#### [Dataset entries]
.....

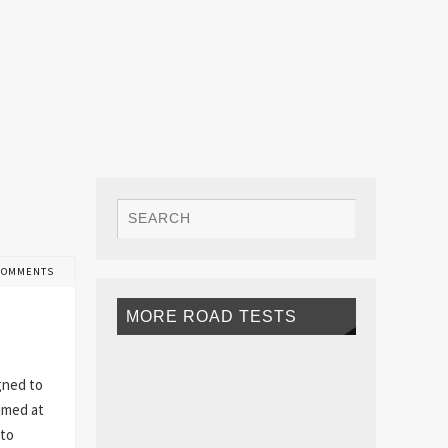
COMMENTS
MORE ROAD TESTS
gned to
aimed at
 to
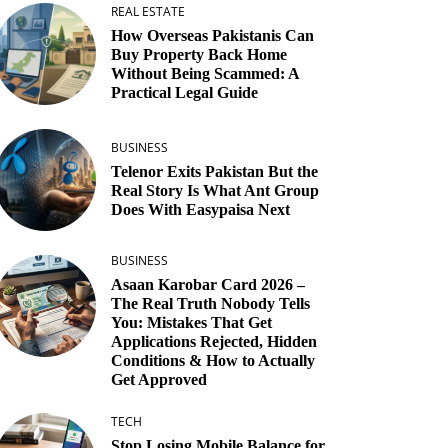
REAL ESTATE
How Overseas Pakistanis Can
Buy Property Back Home
Without Being Scammed: A
Practical Legal Guide
BUSINESS
Telenor Exits Pakistan But the
Real Story Is What Ant Group
Does With Easypaisa Next
BUSINESS
Asaan Karobar Card 2026 –
The Real Truth Nobody Tells
You: Mistakes That Get
Applications Rejected, Hidden
Conditions & How to Actually
Get Approved
TECH
Stop Losing Mobile Balance for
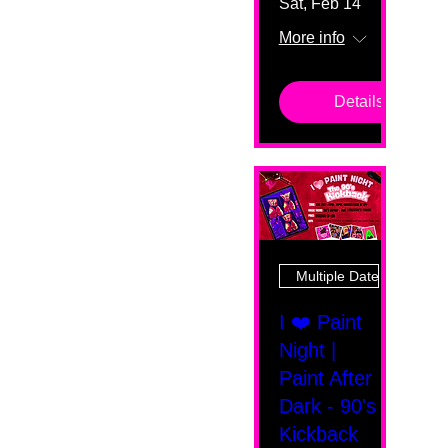
Sat, Feb 14
More info
Details
Multiple Dates
I ❤️ Paint
Night |
Paint After
Dark - 90's
Kickback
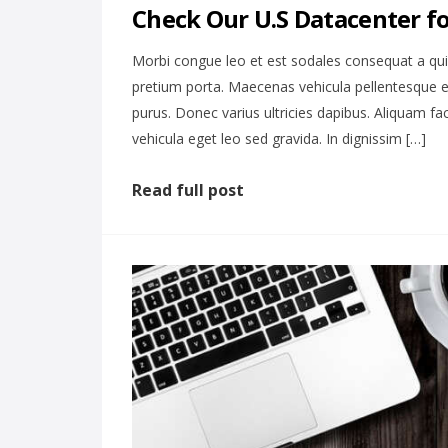
Check Our U.S Datacenter f
Morbi congue leo et est sodales consequat a qu
pretium porta. Maecenas vehicula pellentesque e
purus. Donec varius ultricies dapibus. Aliquam fa
vehicula eget leo sed gravida. In dignissim […]
Read full post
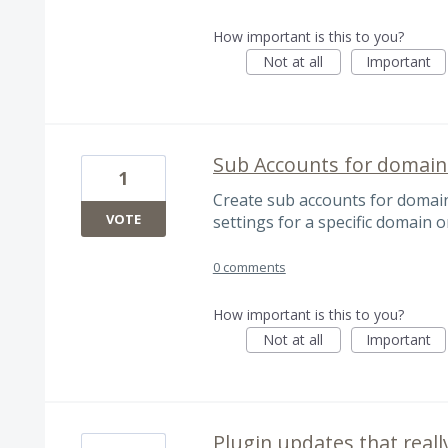
How important is this to you?
Not at all
Important
Sub Accounts for domain
1
Create sub accounts for domain
VOTE
settings for a specific domain o
0 comments
How important is this to you?
Not at all
Important
Plugin updates that reall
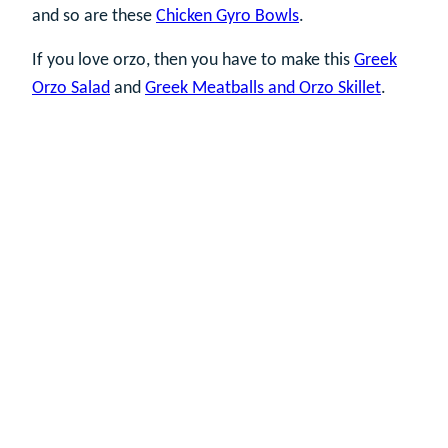
and so are these
Chicken Gyro Bowls
.
If you love orzo, then you have to make this
Greek
Orzo Salad
and
Greek Meatballs and Orzo Skillet
.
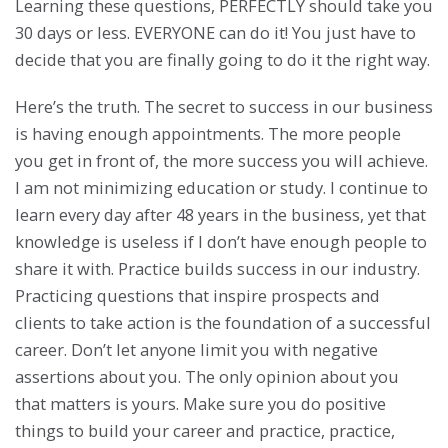
Learning these questions, PERFECTLY should take you
30 days or less. EVERYONE can do it! You just have to
decide that you are finally going to do it the right way.
Here’s the truth. The secret to success in our business
is having enough appointments. The more people
you get in front of, the more success you will achieve.
I am not minimizing education or study. I continue to
learn every day after 48 years in the business, yet that
knowledge is useless if I don’t have enough people to
share it with. Practice builds success in our industry.
Practicing questions that inspire prospects and
clients to take action is the foundation of a successful
career. Don’t let anyone limit you with negative
assertions about you. The only opinion about you
that matters is yours. Make sure you do positive
things to build your career and practice, practice,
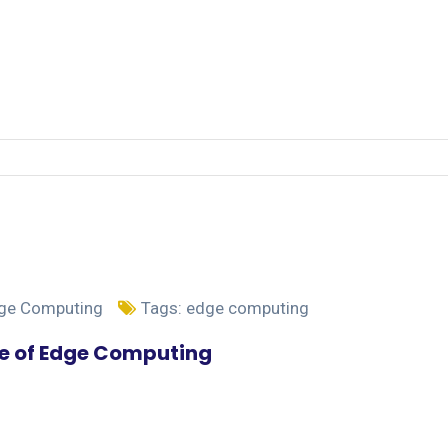
dge Computing
Tags:
edge computing
se of Edge Computing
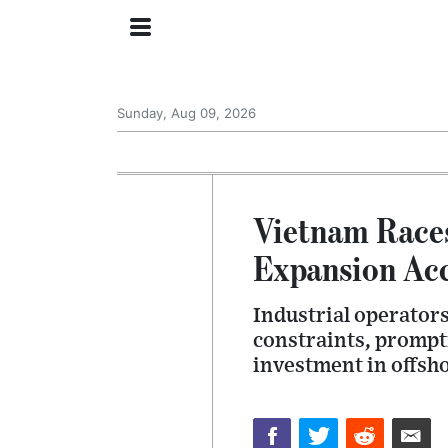
Sunday, Aug 09, 2026
Vietnam Races
Expansion Acc
Industrial operators
constraints, prompti
investment in offsh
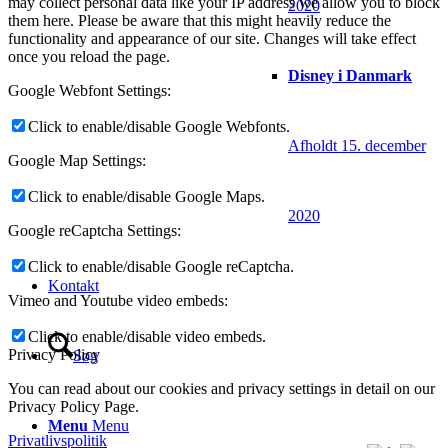
may collect personal data like your IP address we allow you to block
2020
them here. Please be aware that this might heavily reduce the
functionality and appearance of our site. Changes will take effect
once you reload the page.
Disney i Danmark
Google Webfont Settings:
Click to enable/disable Google Webfonts.
Afholdt 15. december
Google Map Settings:
Click to enable/disable Google Maps.
2020
Google reCaptcha Settings:
Click to enable/disable Google reCaptcha.
Kontakt
Vimeo and Youtube video embeds:
Click to enable/disable video embeds.
Privacy Policy
Søg
You can read about our cookies and privacy settings in detail on our
Privacy Policy Page.
Menu
Menu
Privatlivspolitik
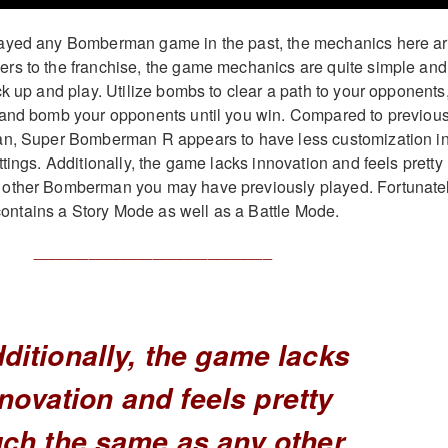
ayed any Bomberman game in the past, the mechanics here a
rs to the franchise, the game mechanics are quite simple and
ck up and play. Utilize bombs to clear a path to your opponents
 and bomb your opponents until you win. Compared to previou
an, Super Bomberman R appears to have less customization i
tings. Additionally, the game lacks innovation and feels pretty
other Bomberman you may have previously played. Fortunatel
tains a Story Mode as well as a Battle Mode.
__________________________
ditionally, the game lacks
novation and feels pretty
ch the same as any other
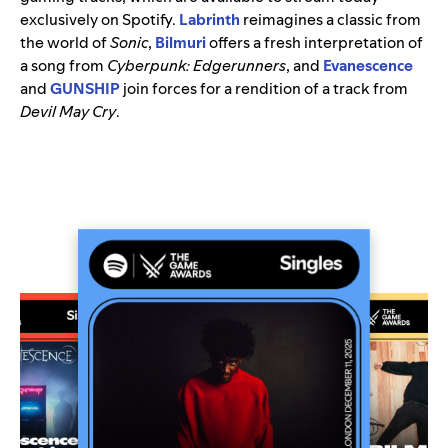
exclusively on Spotify.
Labrinth
reimagines a classic from
the world of
Sonic
,
Bilmuri
offers a fresh interpretation of
a song from
Cyberpunk: Edgerunners
, and
Evanescence
and
GUNSHIP
join forces for a rendition of a track from
Devil May Cry
.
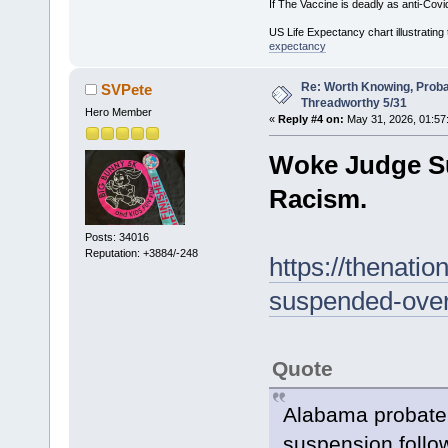
If The Vaccine is deadly as anti-Covi
US Life Expectancy chart illustrating 
expectancy
Re: Worth Knowing, Proba
SVPete
Threadworthy 5/31
Hero Member
«
Reply #4 on:
May 31, 2026, 01:57
Woke Judge Su
Racism.
Posts: 34016
Reputation: +3884/-248
https://thenati
suspended-over-
Quote
Alabama probate
suspension follo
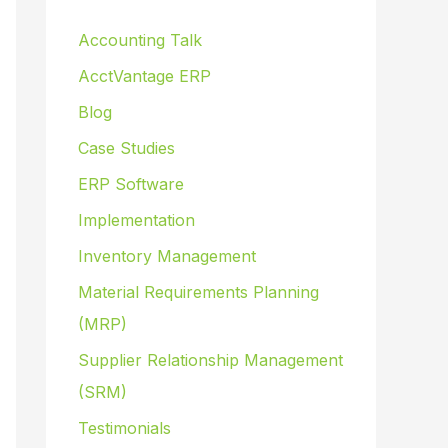
Accounting Talk
AcctVantage ERP
Blog
Case Studies
ERP Software
Implementation
Inventory Management
Material Requirements Planning
(MRP)
Supplier Relationship Management
(SRM)
Testimonials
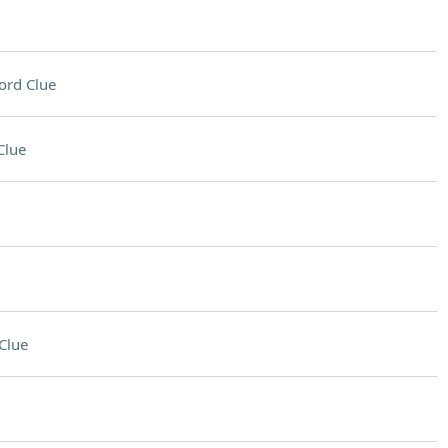
ord Clue
Clue
Clue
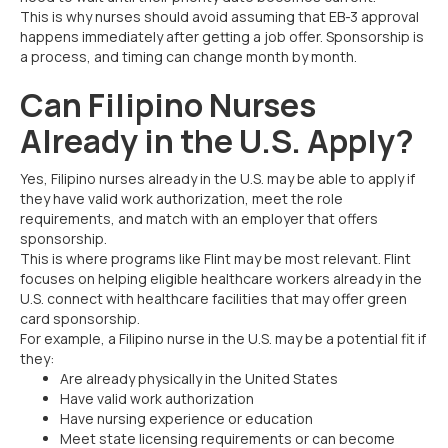
This is why nurses should avoid assuming that EB-3 approval
happens immediately after getting a job offer. Sponsorship is
a process, and timing can change month by month.
Can Filipino Nurses
Already in the U.S. Apply?
Yes, Filipino nurses already in the U.S. may be able to apply if
they have valid work authorization, meet the role
requirements, and match with an employer that offers
sponsorship.
This is where programs like Flint may be most relevant. Flint
focuses on helping eligible healthcare workers already in the
U.S. connect with healthcare facilities that may offer green
card sponsorship.
For example, a Filipino nurse in the U.S. may be a potential fit if
they:
Are already physically in the United States
Have valid work authorization
Have nursing experience or education
Meet state licensing requirements or can become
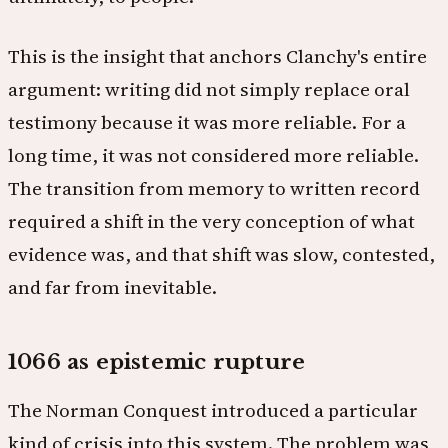
This is the insight that anchors Clanchy's entire
argument: writing did not simply replace oral
testimony because it was more reliable. For a
long time, it was not considered more reliable.
The transition from memory to written record
required a shift in the very conception of what
evidence was, and that shift was slow, contested,
and far from inevitable.
1066 as epistemic rupture
The Norman Conquest introduced a particular
kind of crisis into this system. The problem was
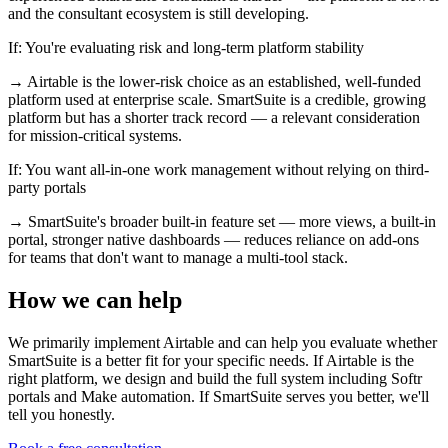
and the consultant ecosystem is still developing.
If:
You're evaluating risk and long-term platform stability
→
Airtable is the lower-risk choice as an established, well-funded
platform used at enterprise scale. SmartSuite is a credible, growing
platform but has a shorter track record — a relevant consideration
for mission-critical systems.
If:
You want all-in-one work management without relying on third-
party portals
→
SmartSuite's broader built-in feature set — more views, a built-in
portal, stronger native dashboards — reduces reliance on add-ons
for teams that don't want to manage a multi-tool stack.
How we can help
We primarily implement Airtable and can help you evaluate whether
SmartSuite is a better fit for your specific needs. If Airtable is the
right platform, we design and build the full system including Softr
portals and Make automation. If SmartSuite serves you better, we'll
tell you honestly.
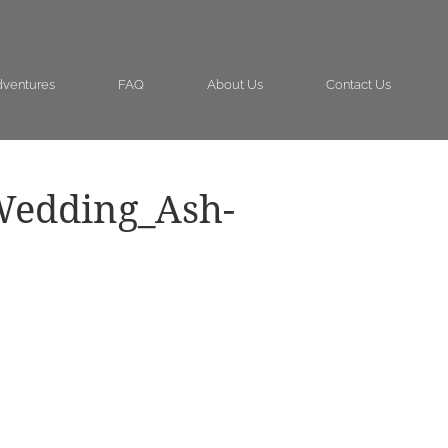
ventures
FAQ
About Us
Contact Us
Wedding_Ash-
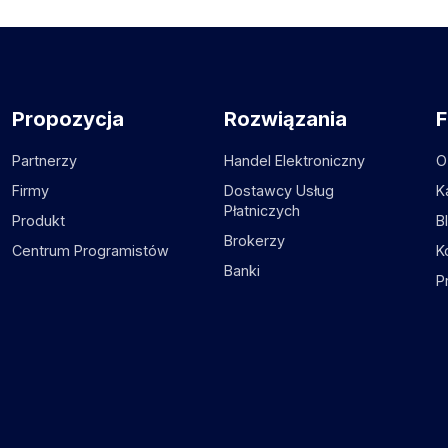
Propozycja
Rozwiązania
F
Partnerzy
Handel Elektroniczny
O
Firmy
Dostawcy Usług
K
Płatniczych
Produkt
B
Brokerzy
Centrum Programistów
K
Banki
P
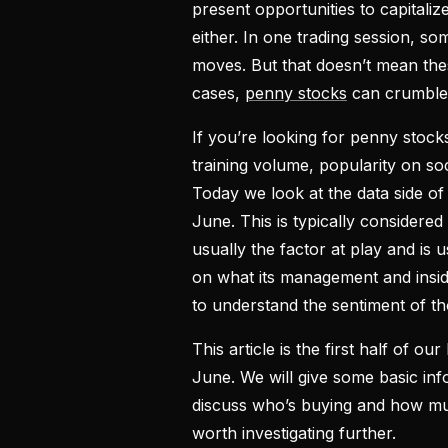
present opportunities to capital
either. In one trading session, s
moves. But that doesn’t mean the
cases,
penny stocks
can crumble 
If you’re looking for penny stock
training volume, popularity on so
Today we look at the data side of 
June. This is typically considered
usually the factor at play and i
on what its management and insider
to understand the sentiment of t
This article is the first half of our 
June. We will give some basic inf
discuss who’s buying and how muc
worth investigating further.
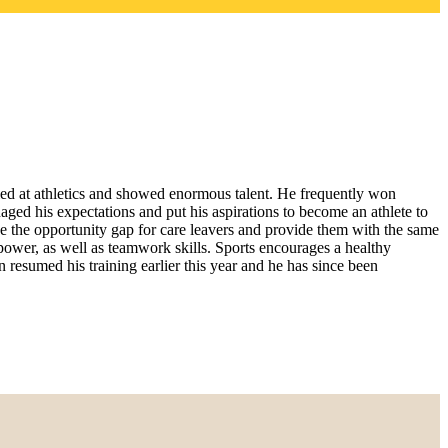
led at athletics and showed enormous talent. He frequently won
ed his expectations and put his aspirations to become an athlete to
e the opportunity gap for care leavers and provide them with the same
power, as well as teamwork skills. Sports encourages a healthy
 resumed his training earlier this year and he has since been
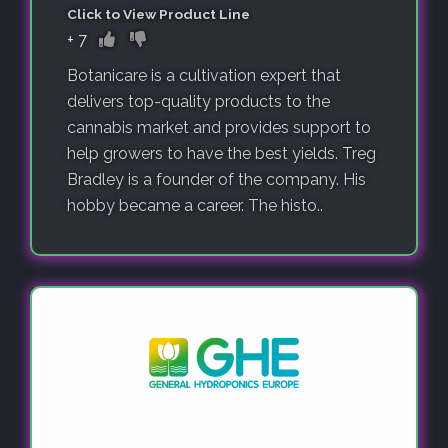
Click to View Product Line
+
7
Botanicare is a cultivation expert that
delivers top-quality products to the
cannabis market and provides support to
help growers to have the best yields. Treg
Bradley is a founder of the company. His
hobby became a career. The histo..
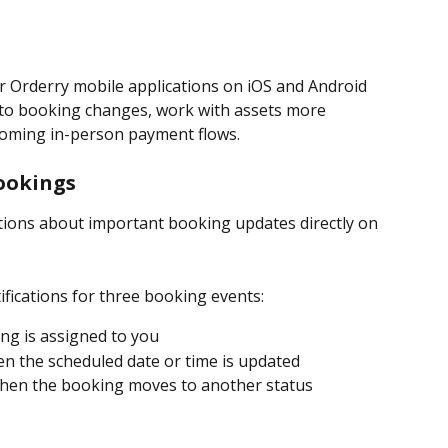
r Orderry mobile applications on iOS and Android 
 to booking changes, work with assets more 
coming in-person payment flows.
Bookings
tions about important booking updates directly on 
fications for three booking events:
ng is assigned to you
en the scheduled date or time is updated
when the booking moves to another status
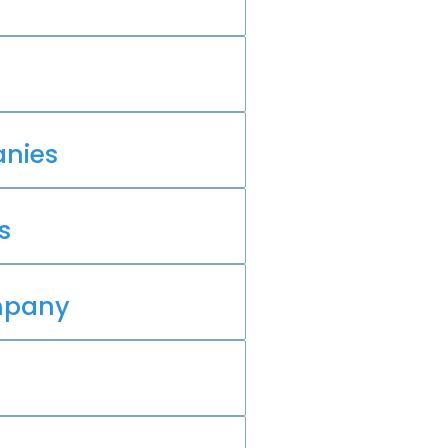
nies
s
mpany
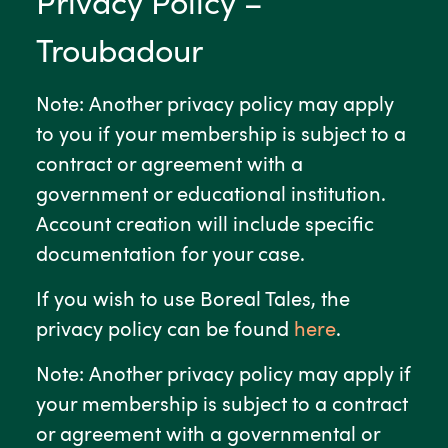
Privacy Policy –
Troubadour
Note: Another privacy policy may apply
to you if your membership is subject to a
contract or agreement with a
government or educational institution.
Account creation will include specific
documentation for your case.
If you wish to use Boreal Tales, the
privacy policy can be found
here
.
Note: Another privacy policy may apply if
your membership is subject to a contract
or agreement with a governmental or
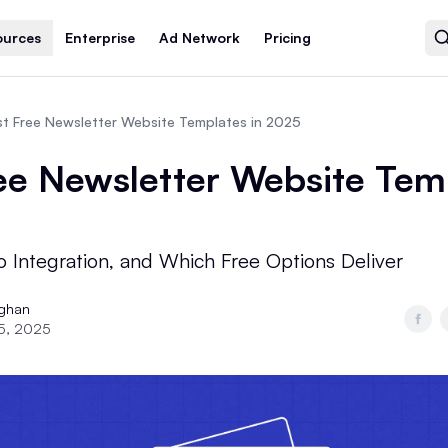
ources
Enterprise
Ad Network
Pricing
t Free Newsletter Website Templates in 2025
ee Newsletter Website Tem
o Integration, and Which Free Options Deliver
ughan
5, 2025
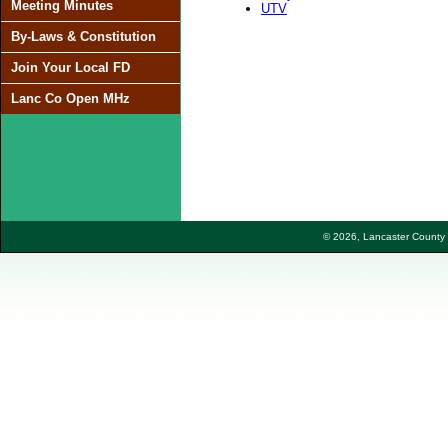
Meeting Minutes
UTV
By-Laws & Constitution
Join Your Local FD
Lanc Co Open MHz
© 2026, Lancaster County F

.....

#### [Task goal]
Your response must consist of the lines from the beginning of the data through the line containing "You: Mistakes That Get", transcribed exactly, with no pictures.

#### [Response to the exercise]
COMMENTS
MORE ROAD TESTS
gned to
aimed at
 to
REAL ESTATE
How Overseas Pakistanis Can
Buy Property Back Home
Without Being Scammed: A
Practical Legal Guide
BUSINESS
Telenor Exits Pakistan But the
Real Story Is What Ant Group
Does With Easypaisa Next
BUSINESS
Asaan Karobar Card 2026 –
The Real Truth Nobody Tells
You: Mistakes That Get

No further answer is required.